Problemen met het geven van borstvoeding hebben vaak te maken met problemen met aanleggen. Met deze informatie helpen we je op weg om goed, genoeg en lang genoeg aan te leggen.

 

Aanhappen
Een goed begin is het halve werk, ook bij borstvoeding. Zorg dus dat je kindje goed kan aanhappen. Dat doe je zo:
Let erop dat je kindje met de buik naar je toe gedraaid ligt, met het hoofdje en lijfje in een rechte lijn, en dat je kindje de ruimte heeft om het hoofdje naar achter te bewegen. Het mondje ligt net iets lager dan de tepel. Strijk met je tepel over je baby’s mondje totdat het wijd open gaat. Op dat moment kun je je kindje rustig maar stevig naar je toehalen zodat het aan kan happen. Je kindje ligt nu met het hoofdje iets achterover en het neusje blijft vanzelf vrij. Wil je meer ruimte maken voor het neusje, dan kun je de billetjes van je kindje iets naar je toe halen.
Tijdens de voeding heeft je baby zijn mondje wijd open, de lipjes naar buiten gekruld en de tong over de onderkaak. Een gedeelte van je tepelhof ligt in het mondje, aan de onderkant iets meer dan aan de bovenkant. De wangetjes van je baby blijven bol en zijn kin ligt tegen je borst aan.
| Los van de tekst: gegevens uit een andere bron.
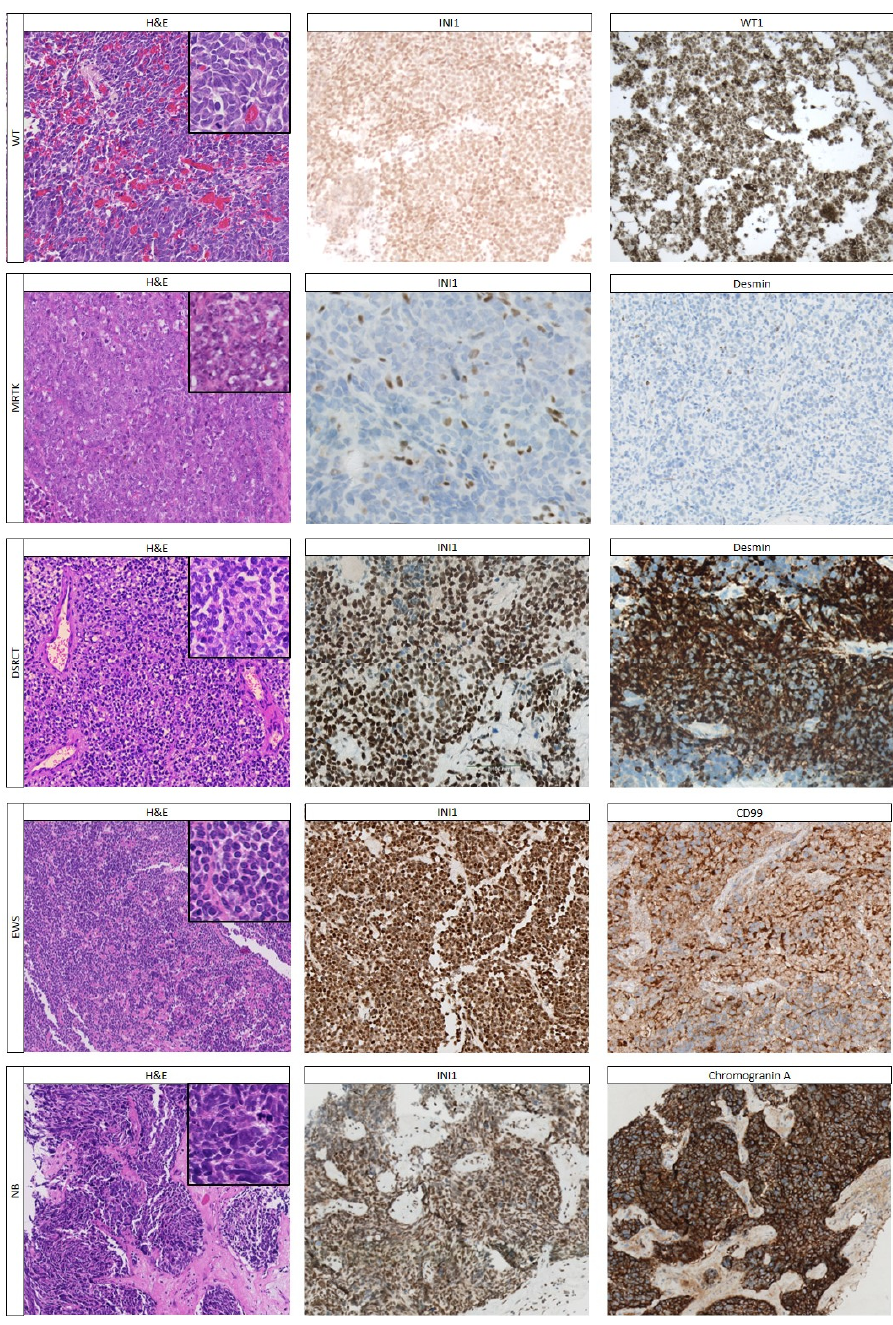
Figure 3. The most common pediatric tumors with an undi ff erentiated pattern and their most important immunohistochemical stainings. Wilms tumor (WT) with undi ff erentiated blastema shows strong nuclear staining for INI1 as well as for WT1. Malignant rhabdoid tumors of the kidney (MRTKs) often show large cells with large eccentric nuclei, characteristic loss of INI1 staining and a significant percentage of MRTKs do not stain (or only focally) for muscle markers such as desmin. The rare desmoplastic small round cell tumor (DSRCT), depicted in the third row, highly resembles blastemal WTs specifically with staining for WT1 (only C-terminal clone; not shown) and MRTKs, but with strong staining for INI1 and desmin in all cells. Ewing sarcoma shows INI1 staining and strong membranous CD99. When tumors are large and infiltrate the kidney, tumors such as neuroblastoma (NB) enter the di ff erential diagnosis. As depicted in the last row, these also show a small blue round cell phenotype, without loss of INI1, but with strong staining for neuroendocrine markers such as chromogranin A. H&E and immunohistochemical stainings at 10 × magnification; inset at 40 ×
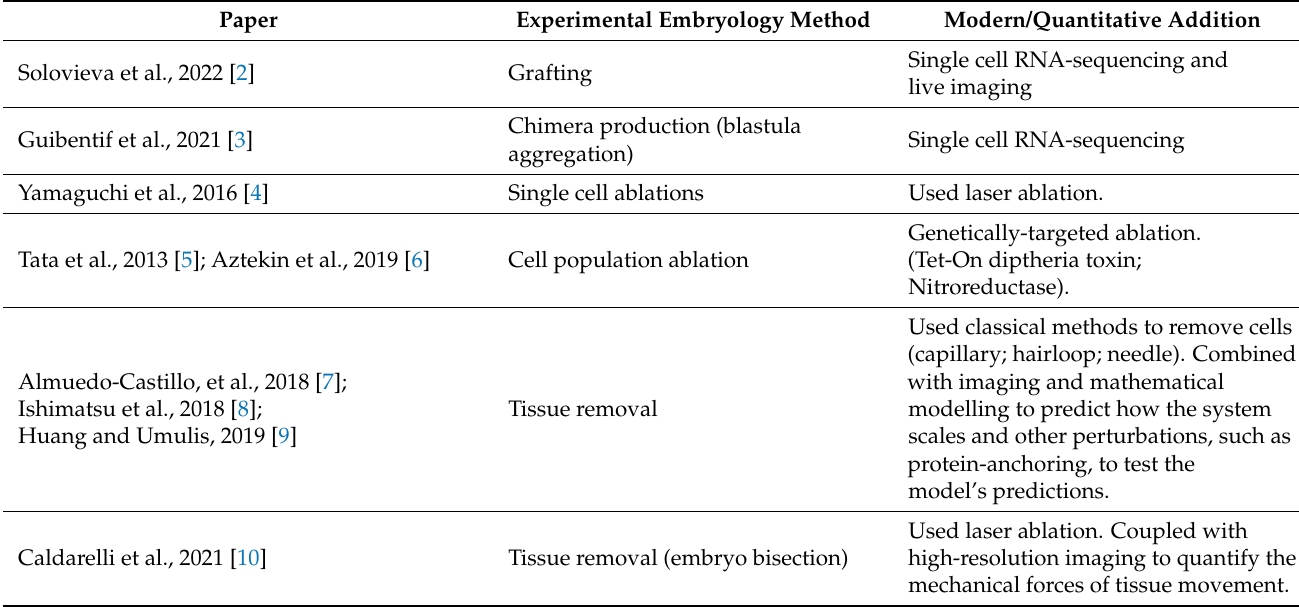
Table 2. Examples of modern quantitative adaptations of experimental embryology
Je kunt zelf je borst met je hand ondersteunen, maar doe dat met niet te veel druk, anders kunnen de melkkanalen dichtgedrukt worden of je borst kan uit het mondje glijden. Baby’s kunnen daarop reageren door de kaken op elkaar te klemmen. Dat kan pijnlijk zijn.

 

Voedingshouding
Kies voor het voeden een houding die jij prettig vindt. Het belangrijkste is dat jij je comfortabel en goed gesteund voelt. We beschrijven hier een paar veel gebruikte houdingen.

 

  • De madonnahouding: jij zit rechtop, buik aan buik met je kindje, dat op de zij ligt met het hoofdje op jouw onderarm.
  • De aangepaste madonnahouding: jij zit rechtop, buik aan buik met je kindje, dat op de zij ligt met het hoofdje op jouw rechterarm. Je kunt nu het hoofdje ondersteunen met je rechterhand en met je linkerhand de linkerborst aanbieden, en vice versa voor de rechterborst.
  • De bakerhouding: jij zit rechtop, je kindje ligt naast je op een groot kussen, met het lijfje naar jou toe gedraaid en het hoofdje in jouw hand. Zorg ervoor dat de baby niet met zijn kin op zijn borst ligt en recht tegenover jouw borst ligt, met het hoofdje iets achterover.
  • Liggend op de zij: de moeder ligt op haar zij met een kussen onder haar hoofd. Haar schouder ligt op het matras. Het kind ligt op zijn zij met het hele lichaampje naar haar toegedraaid.
  • Liggend op de rug: jouw kindje ligt op zijn buik, op jou of op een kussen naast jou. Om te voorkomen dat de baby in jouw borst zakt, ondersteun je het voorhoofdje met je hand.
  • Een bijzonder concept is ‘biological nurturing’. Suzanne Colson, gepromoveerd verloskundig onderzoeker, beschrijft de neonatale reflexen om de borst te zoeken en de beste houdingen om deze reflexen uit te lokken. Haar onderzoek heeft aangetoond dat de baby, op zijn buik liggend en met zijn hele lijfje in contact met de moeder, zelf de borst kan pakken. De moeder leunt hierbij goed gesteund achterover.

 

Bovenstaande informatie komt van de website www.richtlijnborstvoeding.nl.

 

Eerste dagen
Een paar belangrijke tips voor de eerste dagen van de borstvoeding.

 

  • Probeer de baby binnen een uur na de geboorte aan te leggen.
  • Ben de eerste dagen zoveel mogelijk bij je baby.
  • Probeer minimaal iedere 2 à 3 uur aan te leggen aan beide borsten (ook ’s nachts).
  • Vaker aanleggen mag altijd! Let op vroege voedingssignalen die je baby geeft.
  • Per voeding maximaal 45 minuten met de baby bezig zijn, neem daarna je rust en drink voldoende.
  • Is de baby na 12 uur nog niet aan de borst geweest, ga dan – in overleg met ons – handmatig kolven om de borsten te stimuleren.
  • Valt je baby meer dan 10 procent af, geef dan – in overleg met ons – bijvoeding en start met kolven. Laat de baby de eerste borst goed leegdrinken voordat je de tweede aanbiedt.